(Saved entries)
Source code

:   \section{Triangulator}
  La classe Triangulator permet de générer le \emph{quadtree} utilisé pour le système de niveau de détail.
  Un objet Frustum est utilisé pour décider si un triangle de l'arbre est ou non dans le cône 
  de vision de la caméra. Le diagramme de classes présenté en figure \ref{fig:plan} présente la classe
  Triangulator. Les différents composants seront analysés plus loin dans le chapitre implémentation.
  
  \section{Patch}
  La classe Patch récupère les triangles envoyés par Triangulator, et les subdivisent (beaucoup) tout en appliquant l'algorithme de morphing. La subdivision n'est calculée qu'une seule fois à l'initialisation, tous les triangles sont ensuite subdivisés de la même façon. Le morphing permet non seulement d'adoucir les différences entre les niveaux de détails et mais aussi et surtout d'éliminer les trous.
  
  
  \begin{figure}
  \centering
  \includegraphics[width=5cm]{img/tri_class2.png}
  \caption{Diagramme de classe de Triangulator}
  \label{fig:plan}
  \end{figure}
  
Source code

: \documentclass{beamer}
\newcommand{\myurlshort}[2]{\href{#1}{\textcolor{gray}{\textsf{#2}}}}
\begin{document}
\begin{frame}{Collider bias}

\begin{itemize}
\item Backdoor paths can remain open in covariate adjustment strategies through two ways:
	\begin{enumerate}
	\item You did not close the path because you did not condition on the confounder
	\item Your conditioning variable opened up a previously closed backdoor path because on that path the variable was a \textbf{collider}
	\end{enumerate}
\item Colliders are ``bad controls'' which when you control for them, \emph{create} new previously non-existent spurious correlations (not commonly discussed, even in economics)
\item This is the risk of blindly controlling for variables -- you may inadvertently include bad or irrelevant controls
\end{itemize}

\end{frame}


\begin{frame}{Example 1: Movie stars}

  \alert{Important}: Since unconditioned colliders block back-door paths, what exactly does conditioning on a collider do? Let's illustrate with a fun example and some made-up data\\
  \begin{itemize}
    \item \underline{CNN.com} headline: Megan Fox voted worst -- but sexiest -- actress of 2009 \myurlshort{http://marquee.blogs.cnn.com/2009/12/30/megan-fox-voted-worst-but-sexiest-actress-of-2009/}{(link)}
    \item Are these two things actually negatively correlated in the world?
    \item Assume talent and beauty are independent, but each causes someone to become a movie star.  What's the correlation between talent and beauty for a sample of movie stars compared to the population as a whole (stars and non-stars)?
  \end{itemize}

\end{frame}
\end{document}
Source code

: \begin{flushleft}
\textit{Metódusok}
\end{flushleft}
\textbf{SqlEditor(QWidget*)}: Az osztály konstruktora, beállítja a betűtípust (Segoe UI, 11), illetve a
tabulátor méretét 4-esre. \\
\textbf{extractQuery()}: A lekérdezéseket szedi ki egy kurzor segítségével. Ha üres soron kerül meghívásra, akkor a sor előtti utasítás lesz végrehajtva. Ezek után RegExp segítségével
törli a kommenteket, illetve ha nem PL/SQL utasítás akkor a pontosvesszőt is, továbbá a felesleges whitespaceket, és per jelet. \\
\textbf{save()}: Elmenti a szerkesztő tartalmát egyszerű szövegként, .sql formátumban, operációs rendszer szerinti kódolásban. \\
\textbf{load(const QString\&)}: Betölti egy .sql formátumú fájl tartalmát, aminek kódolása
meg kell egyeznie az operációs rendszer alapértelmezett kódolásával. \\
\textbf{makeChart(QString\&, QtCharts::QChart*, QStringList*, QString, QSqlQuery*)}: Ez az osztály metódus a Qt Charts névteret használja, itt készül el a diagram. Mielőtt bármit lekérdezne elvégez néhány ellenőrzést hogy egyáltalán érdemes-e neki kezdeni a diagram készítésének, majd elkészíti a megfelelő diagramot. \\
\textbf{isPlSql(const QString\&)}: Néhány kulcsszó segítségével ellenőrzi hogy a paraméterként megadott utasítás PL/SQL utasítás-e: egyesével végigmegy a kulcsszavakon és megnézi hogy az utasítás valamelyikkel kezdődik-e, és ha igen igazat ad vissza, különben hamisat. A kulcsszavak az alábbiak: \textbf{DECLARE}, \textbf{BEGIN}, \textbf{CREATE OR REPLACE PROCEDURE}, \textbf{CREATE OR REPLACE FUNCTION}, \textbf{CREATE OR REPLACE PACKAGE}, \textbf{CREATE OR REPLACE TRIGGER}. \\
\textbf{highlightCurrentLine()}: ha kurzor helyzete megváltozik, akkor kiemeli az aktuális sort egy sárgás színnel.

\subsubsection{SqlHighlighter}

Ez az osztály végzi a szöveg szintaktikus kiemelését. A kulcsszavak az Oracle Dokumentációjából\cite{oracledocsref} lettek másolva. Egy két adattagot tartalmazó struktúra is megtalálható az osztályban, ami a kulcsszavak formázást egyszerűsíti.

= WORK REQUIRED =
Copy out the records once more, exactly as they are written.

= REPLY TO THE TASK =
Source code

:   \section{Triangulator}
  La classe Triangulator permet de générer le \emph{quadtree} utilisé pour le système de niveau de détail.
  Un objet Frustum est utilisé pour décider si un triangle de l'arbre est ou non dans le cône 
  de vision de la caméra. Le diagramme de classes présenté en figure \ref{fig:plan} présente la classe
  Triangulator. Les différents composants seront analysés plus loin dans le chapitre implémentation.
  
  \section{Patch}
  La classe Patch récupère les triangles envoyés par Triangulator, et les subdivisent (beaucoup) tout en appliquant l'algorithme de morphing. La subdivision n'est calculée qu'une seule fois à l'initialisation, tous les triangles sont ensuite subdivisés de la même façon. Le morphing permet non seulement d'adoucir les différences entre les niveaux de détails et mais aussi et surtout d'éliminer les trous.
  
  
  \begin{figure}
  \centering
  \includegraphics[width=5cm]{img/tri_class2.png}
  \caption{Diagramme de classe de Triangulator}
  \label{fig:plan}
  \end{figure}
  
Source code

: \documentclass{beamer}
\newcommand{\myurlshort}[2]{\href{#1}{\textcolor{gray}{\textsf{#2}}}}
\begin{document}
\begin{frame}{Collider bias}

\begin{itemize}
\item Backdoor paths can remain open in covariate adjustment strategies through two ways:
	\begin{enumerate}
	\item You did not close the path because you did not condition on the confounder
	\item Your conditioning variable opened up a previously closed backdoor path because on that path the variable was a \textbf{collider}
	\end{enumerate}
\item Colliders are ``bad controls'' which when you control for them, \emph{create} new previously non-existent spurious correlations (not commonly discussed, even in economics)
\item This is the risk of blindly controlling for variables -- you may inadvertently include bad or irrelevant controls
\end{itemize}

\end{frame}


\begin{frame}{Example 1: Movie stars}

  \alert{Important}: Since unconditioned colliders block back-door paths, what exactly does conditioning on a collider do? Let's illustrate with a fun example and some made-up data\\
  \begin{itemize}
    \item \underline{CNN.com} headline: Megan Fox voted worst -- but sexiest -- actress of 2009 \myurlshort{http://marquee.blogs.cnn.com/2009/12/30/megan-fox-voted-worst-but-sexiest-actress-of-2009/}{(link)}
    \item Are these two things actually negatively correlated in the world?
    \item Assume talent and beauty are independent, but each causes someone to become a movie star.  What's the correlation between talent and beauty for a sample of movie stars compared to the population as a whole (stars and non-stars)?
  \end{itemize}

\end{frame}
\end{document}
Source code

: \begin{flushleft}
\textit{Metódusok}
\end{flushleft}
\textbf{SqlEditor(QWidget*)}: Az osztály konstruktora, beállítja a betűtípust (Segoe UI, 11), illetve a
tabulátor méretét 4-esre. \\
\textbf{extractQuery()}: A lekérdezéseket szedi ki egy kurzor segítségével. Ha üres soron kerül meghívásra, akkor a sor előtti utasítás lesz végrehajtva. Ezek után RegExp segítségével
törli a kommenteket, illetve ha nem PL/SQL utasítás akkor a pontosvesszőt is, továbbá a felesleges whitespaceket, és per jelet. \\
\textbf{save()}: Elmenti a szerkesztő tartalmát egyszerű szövegként, .sql formátumban, operációs rendszer szerinti kódolásban. \\
\textbf{load(const QString\&)}: Betölti egy .sql formátumú fájl tartalmát, aminek kódolása
meg kell egyeznie az operációs rendszer alapértelmezett kódolásával. \\
\textbf{makeChart(QString\&, QtCharts::QChart*, QStringList*, QString, QSqlQuery*)}: Ez az osztály metódus a Qt Charts névteret használja, itt készül el a diagram. Mielőtt bármit lekérdezne elvégez néhány ellenőrzést hogy egyáltalán érdemes-e neki kezdeni a diagram készítésének, majd elkészíti a megfelelő diagramot. \\
\textbf{isPlSql(const QString\&)}: Néhány kulcsszó segítségével ellenőrzi hogy a paraméterként megadott utasítás PL/SQL utasítás-e: egyesével végigmegy a kulcsszavakon és megnézi hogy az utasítás valamelyikkel kezdődik-e, és ha igen igazat ad vissza, különben hamisat. A kulcsszavak az alábbiak: \textbf{DECLARE}, \textbf{BEGIN}, \textbf{CREATE OR REPLACE PROCEDURE}, \textbf{CREATE OR REPLACE FUNCTION}, \textbf{CREATE OR REPLACE PACKAGE}, \textbf{CREATE OR REPLACE TRIGGER}. \\
\textbf{highlightCurrentLine()}: ha kurzor helyzete megváltozik, akkor kiemeli az aktuális sort egy sárgás színnel.

\subsubsection{SqlHighlighter}

Ez az osztály végzi a szöveg szintaktikus kiemelését. A kulcsszavak az Oracle Dokumentációjából\cite{oracledocsref} lettek másolva. Egy két adattagot tartalmazó struktúra is megtalálható az osztályban, ami a kulcsszavak formázást egyszerűsíti.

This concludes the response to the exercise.